KILKENNY. I've been here for almost a week now and love it. The town is known as the medieval town of Ireland which is seen in the old buildings scattered throughout the towncentre, the old, tiny alleyways, the castle, and the old cathedrals and abbeys with some of the most beautiful celtic crosses I've ever seen in their graveyards. There is a similar feel here as in Stratford, England - with the same small, simple beauty and sense of history which seems to have settled into the streets. Hopefully I'll be able to stay here for a while, God willing.
09 December 2001
 
KILKENNY to DUBLIN. [from journal]
“...My last real view was behind me where the land and sky met in a mix of brilliant colours - orange, blue, green - and it seemed earth and sky were a part of each other - that it was a place of magic - you'd have to slip right in through the middle, if you could, to make it through...”
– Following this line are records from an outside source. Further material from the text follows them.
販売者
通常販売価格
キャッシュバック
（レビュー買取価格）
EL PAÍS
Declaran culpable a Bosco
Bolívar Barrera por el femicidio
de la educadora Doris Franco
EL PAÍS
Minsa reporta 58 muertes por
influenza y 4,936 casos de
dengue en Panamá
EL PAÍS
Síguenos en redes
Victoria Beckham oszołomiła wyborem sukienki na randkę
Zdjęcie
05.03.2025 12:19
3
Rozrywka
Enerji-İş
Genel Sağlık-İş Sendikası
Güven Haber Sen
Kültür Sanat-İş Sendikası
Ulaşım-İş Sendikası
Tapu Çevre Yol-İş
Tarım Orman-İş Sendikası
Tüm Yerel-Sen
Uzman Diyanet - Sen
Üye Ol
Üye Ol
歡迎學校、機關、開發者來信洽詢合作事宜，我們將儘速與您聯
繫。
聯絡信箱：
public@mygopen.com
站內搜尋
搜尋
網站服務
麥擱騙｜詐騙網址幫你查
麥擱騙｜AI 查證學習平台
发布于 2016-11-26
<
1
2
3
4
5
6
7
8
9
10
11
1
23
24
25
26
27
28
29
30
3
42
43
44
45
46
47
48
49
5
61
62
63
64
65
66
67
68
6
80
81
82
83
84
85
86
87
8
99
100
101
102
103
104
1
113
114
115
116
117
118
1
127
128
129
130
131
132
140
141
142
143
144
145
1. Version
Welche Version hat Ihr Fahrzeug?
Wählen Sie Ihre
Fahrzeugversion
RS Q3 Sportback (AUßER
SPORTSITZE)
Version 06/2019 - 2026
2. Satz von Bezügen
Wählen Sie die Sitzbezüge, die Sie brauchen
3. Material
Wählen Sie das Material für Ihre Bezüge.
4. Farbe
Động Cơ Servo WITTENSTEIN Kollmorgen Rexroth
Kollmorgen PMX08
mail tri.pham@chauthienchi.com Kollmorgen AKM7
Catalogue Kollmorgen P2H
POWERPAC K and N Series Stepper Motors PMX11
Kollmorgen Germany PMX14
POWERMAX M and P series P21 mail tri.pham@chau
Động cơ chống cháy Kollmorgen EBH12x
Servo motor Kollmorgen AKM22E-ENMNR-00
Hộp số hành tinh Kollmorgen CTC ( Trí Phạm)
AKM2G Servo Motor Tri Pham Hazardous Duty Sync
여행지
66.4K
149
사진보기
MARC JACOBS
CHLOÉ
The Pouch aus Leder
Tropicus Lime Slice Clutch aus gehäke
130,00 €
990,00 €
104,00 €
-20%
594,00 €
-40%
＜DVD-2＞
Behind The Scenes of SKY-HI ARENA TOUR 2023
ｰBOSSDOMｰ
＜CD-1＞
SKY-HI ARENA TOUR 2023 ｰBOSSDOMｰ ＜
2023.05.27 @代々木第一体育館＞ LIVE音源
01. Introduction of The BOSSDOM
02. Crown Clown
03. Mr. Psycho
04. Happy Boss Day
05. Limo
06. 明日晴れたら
"Though we travel the world over to find the beautiful, we must carry it with us or we find it not."
[Ralph Waldo Emerson]
 
"Two roads diverged in a wood and I -- I took the one less traveled by, and that has made all the difference."
[Robert Frost]
 
"An adventure is only an inconvenience rightly considered. An inconvenience is only an adventure wrongly considered."
[G. K. Chesterton]
 
"Every man ought to be inquisitive through every hour of his great adventure down to the day when he shall no longer cast a shadow in the sun.
For if he dies without a question in his heart, what excuse is there for his continuance?"
[Frank Moore Colby]
 
"When my heart faints I will remember sights like these."